Faculty in the University's College of Liberal Arts teach more than three dozen global languages. Through the Texas Language Gateway (TLG) partnership with University Extension, many of those languages are now available to learners everywhere. 


!שלום־עליכם (Sholem-aleykhem!)

Yiddish Book Center logo

Through a partnership between UT Austin's College of Liberal Arts and the Yiddish Book Center we are excited to offer a three-course series to help students achieve intermediate proficiency in Yiddish, covering two years of material in three semesters, thus fulfilling most college language requirements.

In addition to language proficiency, these courses will also delve into the culture of Yiddish as it has been shaped and expressed in places as diverse as Eastern Europe, Argentina, and New York. Topics may include Yiddish literature and folklore (including humor, golems, and dybbuks), the Hasidic world, the Jewish labor movement, and Soviet Yiddish culture, among others. 

Why learn Yiddish?

Yiddish is a Germanic language, usually written in Hebrew characters, which contains many words borrowed from Hebrew and Slavic. For over one thousand years, Yiddish was spoken as a vernacular by Ashkenazi Jews living in Central and Eastern Europe. As such, Yiddish was the language of Jewish social and economic life, and later also came to represent a vibrant literary and cultural life.

When in the late nineteenth and early twentieth century millions of Jews emigrated from Europe, they spread the Yiddish language all over the world, with the United States becoming one of the major new centers of Yiddish and Jewish life and culture. Yiddish studies at UT uniquely stress intercultural contacts--from Russia and Galicia to Broadway.

Course Sequence

These courses are 100% online and include live-streaming video. Real-time participation is required during scheduled meeting times. Exams must be taken on the assigned dates.

UEX courses are open-enrollment, and everyone pays the same registration fee regardless of residency status. 

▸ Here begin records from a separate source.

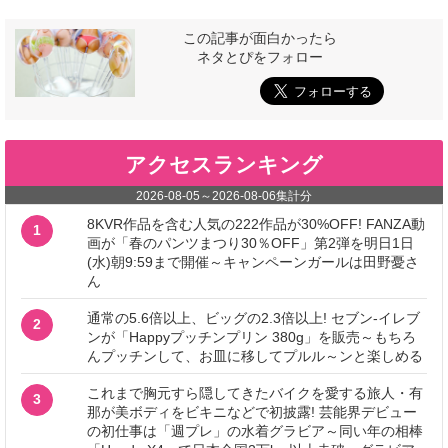
この記事が面白かったら
ネタとぴをフォロー
アクセスランキング
2026-08-05
～
2026-08-06
集計分
8KVR作品を含む人気の222作品が30%OFF! FANZA動
1
画が「春のパンツまつり30％OFF」第2弾を明日1日
(水)朝9:59まで開催～キャンペーンガールは田野憂さ
ん
通常の5.6倍以上、ビッグの2.3倍以上! セブン‐イレブ
2
ンが「Happyプッチンプリン 380g」を販売～もちろ
んプッチンして、お皿に移してプルル～ンと楽しめる
これまで胸元すら隠してきたバイクを愛する旅人・有
3
那が美ボディをビキニなどで初披露! 芸能界デビュー
の初仕事は「週プレ」の水着グラビア～同い年の相棒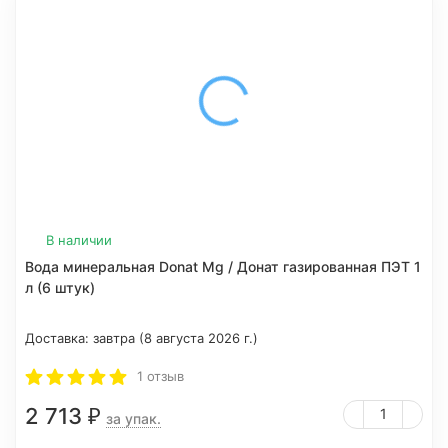
В наличии
Вода минеральная Donat Mg / Донат газированная ПЭТ 1
л (6 штук)
Доставка:
завтра (8 августа 2026 г.)
1 отзыв
2 713
₽
за упак.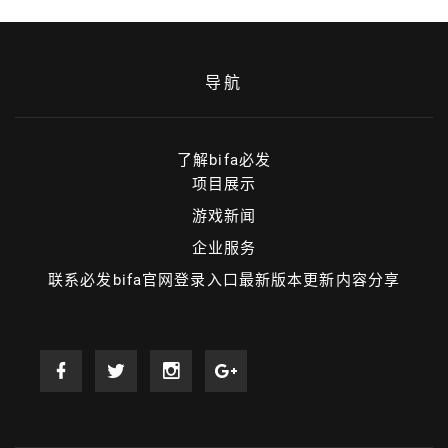
导航
了解bifa必发
项目展示
游戏新闻
企业服务
联系必发bifa官网登录入口最新版本更新内容分享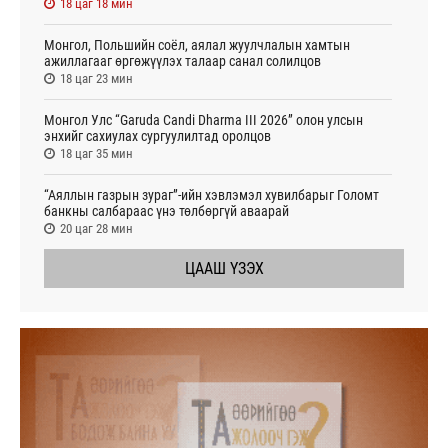
18 цаг 18 мин
Монгол, Польшийн соёл, аялал жуулчлалын хамтын
ажиллагааг өргөжүүлэх талаар санал солилцов
18 цаг 23 мин
Монгол Улс “Garuda Candi Dharma III 2026” олон улсын
энхийг сахиулах сургуулилтад оролцов
18 цаг 35 мин
“Аяллын газрын зураг”-ийн хэвлэмэл хувилбарыг Голомт
банкны салбараас үнэ төлбөргүй аваарай
20 цаг 28 мин
ЦААШ ҮЗЭХ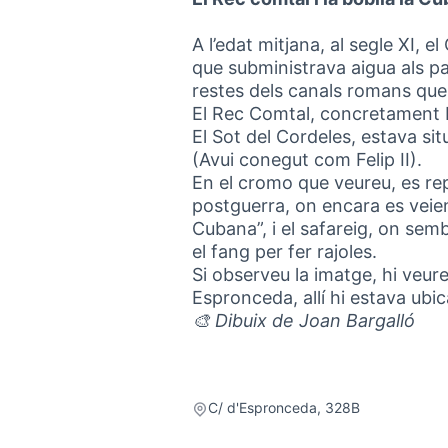
A l’edat mitjana, al segle XI, 
que subministrava aigua als pa
restes dels canals romans que
El Rec Comtal, concretament 
El Sot del Cordeles, estava sit
(Avui conegut com Felip II).
En el cromo que veureu, es rep
postguerra, on encara es veien 
Cubana”, i el safareig, on sem
el fang per fer rajoles.
Si observeu la imatge, hi veure
Espronceda, allí hi estava ubic
🎨 Dibuix de Joan Bargalló
C/ d'Espronceda, 328B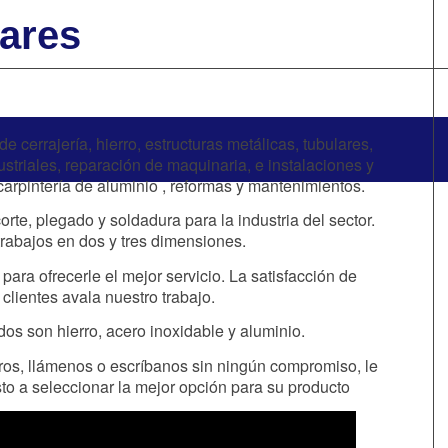
lares
e cerrajería, hierro, estructuras metálicas, tubulares,
striales, reparación de maquinaria, e instalaciones y
carpintería de aluminio , reformas y mantenimientos.
rte, plegado y soldadura para la industria del sector.
rabajos en dos y tres dimensiones.
ara ofrecerle el mejor servicio. La satisfacción de
clientes avala nuestro trabajo.
dos son hierro, acero inoxidable y aluminio.
os, llámenos o escríbanos sin ningún compromiso, le
 a seleccionar la mejor opción para su producto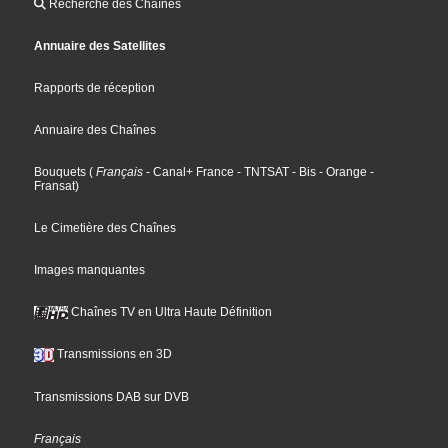
Recherche des Chaînes
Annuaire des Satellites
Rapports de réception
Annuaire des Chaînes
Bouquets
(
Français
- Canal+ France
- TNTSAT
- Bis
- Orange
-
Fransat
)
Le Cimetière des Chaînes
Images manquantes
Chaînes TV en Ultra Haute Définition
Transmissions en 3D
Transmissions DAB sur DVB
Français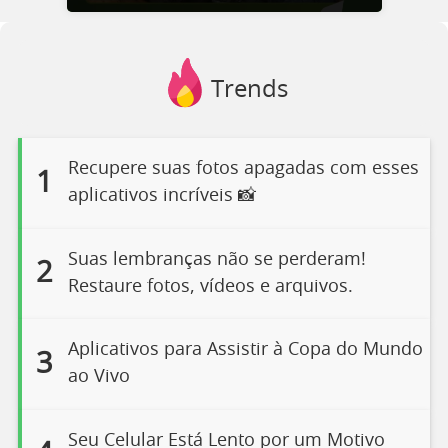
Trends
Recupere suas fotos apagadas com esses
1
aplicativos incríveis 📸
Suas lembranças não se perderam!
2
Restaure fotos, vídeos e arquivos.
Aplicativos para Assistir à Copa do Mundo
3
ao Vivo
Seu Celular Está Lento por um Motivo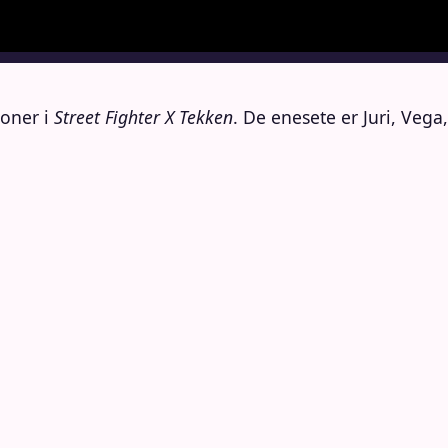
soner i
Street Fighter X Tekken
. De enesete er Juri, Vega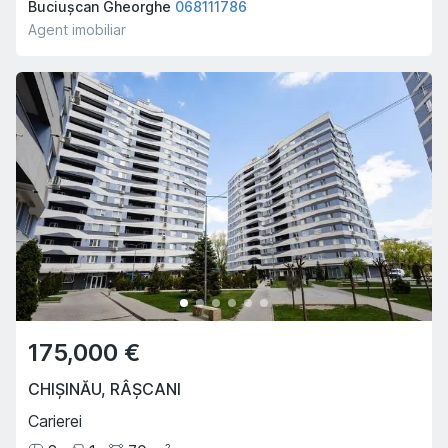
Buciușcan Gheorghe
068111786
Agent imobiliar
175,000 €
CHIȘINĂU
,
RÂȘCANI
Carierei
2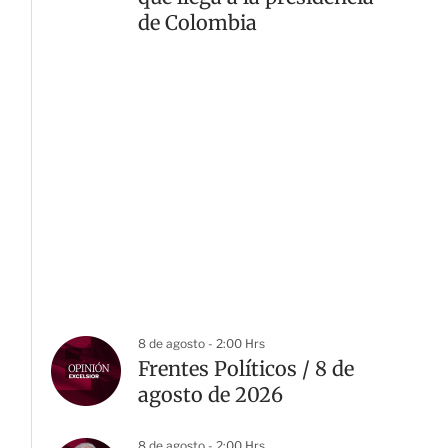
de Colombia
8 de agosto - 2:00 Hrs
Frentes Políticos / 8 de
agosto de 2026
8 de agosto - 2:00 Hrs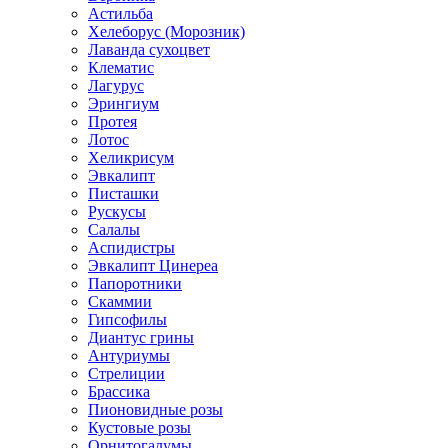
Астильба
Хелеборус (Морозник)
Лаванда сухоцвет
Клематис
Лагурус
Эрингиум
Протея
Лотос
Хеликрисум
Эвкалипт
Писташки
Рускусы
Салалы
Аспидистры
Эвкалипт Цинереа
Папоротники
Скаммии
Гипсофилы
Диантус грины
Антуриумы
Стрелиции
Брассика
Пионовидные розы
Кустовые розы
Орнитогалумы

Funding support may be available to a limited number of students who are unable to use other education funding resources to pay the registration fee. For more information, please email Gretchen Fiordalice, Director of Education Administration, gfiordalice@yiddishbookcenter.org

First-Year Yiddish I - $850

This class is designed to introduce students to Yiddish language and culture. Students develop proficiency as speakers, readers, listeners, and writers of Yiddish by using the language actively with their peers and instructor. No prior coursework in Yiddish is required.

First-Year Yiddish II - $850

Students continue to develop skills as Yiddish speakers, readers, listeners, and writers by using the language actively with their peers and instructor. By the end of the course, students will be able to discuss their lives and immediate world (school, job, house, food, family) in long sentences and, with effort, in the occasional paragraph.

Second-Year Yiddish I - $850

This course develops Yiddish language proficiency through a focus on Yiddish storytelling. It emphasizes peer-to-peer communication and engagement with Yiddish as a global culture. Students improve their proficiency as speakers, writers, readers, and listeners of Yiddish through active engagement with a variety of Yiddish stories and speakers.

Meet the Faculty

Photo of Adrien Smith at the Yiddish Book Center

Adrien Smith is an Assistant Professor of Instruction in UT's Department of Germanic Studies, where she teaches Yiddish, Jewish folklore and Eastern-European Jewish history. She has a Ph.D. in Slavic languages and literatures from Stanford University. Her research looks at Yiddish speech style in Russian literature and performance in the Soviet Union in the 1960s and 1970s, as well as at Soviet science fiction.